To that end, ASUR has been lobbying hard to bring in more airlines. On July 17, Colombia’s Avianca began flying three times a week between Bogotá and San Juan, using the same plane that flies the Bogotá-Cancún route. Arellano said the company is also negotiating with Brazil’s Gol for direct flights between São Paulo and San Juan.

Spain’s Iberia also plans to increase its presence in Puerto Rico, with new routes connecting LMM to neighboring destinations in the Caribbean. The airline had drastically reduced its presence in San Juan in December 2012 after financial problems forced it to restructure. Iberia eliminated various key routes — including a direct flight between San Juan and Madrid — though it kept other routes between San Juan and Miami.

In May, Mexico City-based Interjet began serving the Puerto Rico market after a 14-year absence, with 150 passengers aboard the first chartered flight paying between $690 and $780 for a round-trip ticket to the island.

“Working together with the government, we can pressure airlines to fly to Puerto Rico,” said Arellano. “But it’s very difficult to self-promote the destination if you don’t have the demand.”

PRPA Executive Director Victor Suárez said the last year a Mexican airline did business with Puerto Rico was 2000, when Mexicana de Aviación discontinued flights to and from San Juan.

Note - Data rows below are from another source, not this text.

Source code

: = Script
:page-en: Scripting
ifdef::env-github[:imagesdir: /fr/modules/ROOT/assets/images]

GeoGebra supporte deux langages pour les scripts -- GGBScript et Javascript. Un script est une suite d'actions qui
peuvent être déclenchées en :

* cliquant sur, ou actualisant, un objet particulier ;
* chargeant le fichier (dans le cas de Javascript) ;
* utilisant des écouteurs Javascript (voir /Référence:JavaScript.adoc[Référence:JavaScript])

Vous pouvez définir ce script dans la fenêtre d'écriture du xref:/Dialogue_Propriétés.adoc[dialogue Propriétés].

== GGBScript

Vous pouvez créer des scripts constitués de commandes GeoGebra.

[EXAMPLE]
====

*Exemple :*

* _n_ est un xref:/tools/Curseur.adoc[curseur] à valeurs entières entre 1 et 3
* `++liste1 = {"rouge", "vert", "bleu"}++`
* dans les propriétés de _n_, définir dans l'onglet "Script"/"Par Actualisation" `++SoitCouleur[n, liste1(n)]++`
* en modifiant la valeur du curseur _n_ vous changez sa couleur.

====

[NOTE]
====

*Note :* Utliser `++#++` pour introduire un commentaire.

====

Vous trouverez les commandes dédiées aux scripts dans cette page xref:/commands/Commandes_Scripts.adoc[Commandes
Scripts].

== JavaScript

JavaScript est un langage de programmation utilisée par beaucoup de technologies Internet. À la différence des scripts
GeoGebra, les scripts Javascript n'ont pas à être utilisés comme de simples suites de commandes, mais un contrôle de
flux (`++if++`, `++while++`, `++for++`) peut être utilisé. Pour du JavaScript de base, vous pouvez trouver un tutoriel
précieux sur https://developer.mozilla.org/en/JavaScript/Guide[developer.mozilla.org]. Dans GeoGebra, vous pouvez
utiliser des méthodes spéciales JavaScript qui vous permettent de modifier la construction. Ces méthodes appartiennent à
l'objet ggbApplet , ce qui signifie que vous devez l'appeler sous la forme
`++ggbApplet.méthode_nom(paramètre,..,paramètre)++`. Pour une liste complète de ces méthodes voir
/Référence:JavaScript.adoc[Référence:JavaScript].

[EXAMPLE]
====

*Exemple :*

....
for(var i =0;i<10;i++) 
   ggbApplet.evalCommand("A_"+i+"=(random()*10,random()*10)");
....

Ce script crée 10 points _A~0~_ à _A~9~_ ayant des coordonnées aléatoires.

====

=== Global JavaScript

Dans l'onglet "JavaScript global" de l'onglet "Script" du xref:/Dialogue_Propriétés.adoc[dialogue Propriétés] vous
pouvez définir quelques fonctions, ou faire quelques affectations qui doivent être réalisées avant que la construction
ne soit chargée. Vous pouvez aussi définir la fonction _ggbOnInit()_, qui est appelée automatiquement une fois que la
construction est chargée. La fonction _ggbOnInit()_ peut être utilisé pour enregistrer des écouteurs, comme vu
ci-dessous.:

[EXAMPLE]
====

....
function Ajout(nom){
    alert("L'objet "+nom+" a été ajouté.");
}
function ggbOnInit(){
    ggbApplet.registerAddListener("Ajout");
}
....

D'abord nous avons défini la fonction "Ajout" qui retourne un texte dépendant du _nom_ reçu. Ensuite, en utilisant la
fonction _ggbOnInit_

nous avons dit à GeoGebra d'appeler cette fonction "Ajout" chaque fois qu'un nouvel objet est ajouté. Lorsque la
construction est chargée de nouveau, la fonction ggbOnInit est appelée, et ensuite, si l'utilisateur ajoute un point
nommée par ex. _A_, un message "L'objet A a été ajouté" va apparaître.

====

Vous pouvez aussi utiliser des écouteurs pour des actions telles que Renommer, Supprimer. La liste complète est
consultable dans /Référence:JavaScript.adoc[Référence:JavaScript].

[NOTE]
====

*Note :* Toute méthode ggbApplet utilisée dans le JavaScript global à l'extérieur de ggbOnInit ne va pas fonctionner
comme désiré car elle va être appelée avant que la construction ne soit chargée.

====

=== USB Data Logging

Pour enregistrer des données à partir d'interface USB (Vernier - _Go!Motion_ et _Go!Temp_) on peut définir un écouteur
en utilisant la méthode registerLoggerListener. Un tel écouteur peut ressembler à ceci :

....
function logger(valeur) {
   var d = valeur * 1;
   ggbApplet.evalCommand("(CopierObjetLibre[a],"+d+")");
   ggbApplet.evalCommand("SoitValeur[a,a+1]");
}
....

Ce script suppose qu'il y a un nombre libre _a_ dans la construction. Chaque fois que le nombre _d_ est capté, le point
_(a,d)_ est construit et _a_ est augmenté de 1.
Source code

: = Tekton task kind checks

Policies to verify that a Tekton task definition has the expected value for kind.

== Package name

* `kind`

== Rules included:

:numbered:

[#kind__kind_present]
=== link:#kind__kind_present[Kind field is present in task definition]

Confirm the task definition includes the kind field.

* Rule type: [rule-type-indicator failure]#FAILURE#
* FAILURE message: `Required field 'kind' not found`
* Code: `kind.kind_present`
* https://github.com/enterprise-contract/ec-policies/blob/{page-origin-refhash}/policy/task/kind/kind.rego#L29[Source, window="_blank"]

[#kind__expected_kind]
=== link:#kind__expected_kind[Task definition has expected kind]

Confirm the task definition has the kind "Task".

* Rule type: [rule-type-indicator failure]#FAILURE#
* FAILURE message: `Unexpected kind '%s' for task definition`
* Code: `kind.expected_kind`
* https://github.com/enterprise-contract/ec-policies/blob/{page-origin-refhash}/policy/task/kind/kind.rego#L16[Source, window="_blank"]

“Puerto Rico’s economic development depends greatly on how we interact with other countries, and the first step, without a doubt, should be connecting with our Latin American neighbors,” Suárez said at a press conference, noting that Mexico today ranks as the second-largest economy in Latin America, and the third-largest economy in the Americas after the United States and Brazil. “For many years, Puerto Rico ignored Latin America’s emerging economy, and today these countries have become areas of major economic focus. For this reason it is important that Puerto Rico is accessible to the world, and each day bring more tourists from different places.”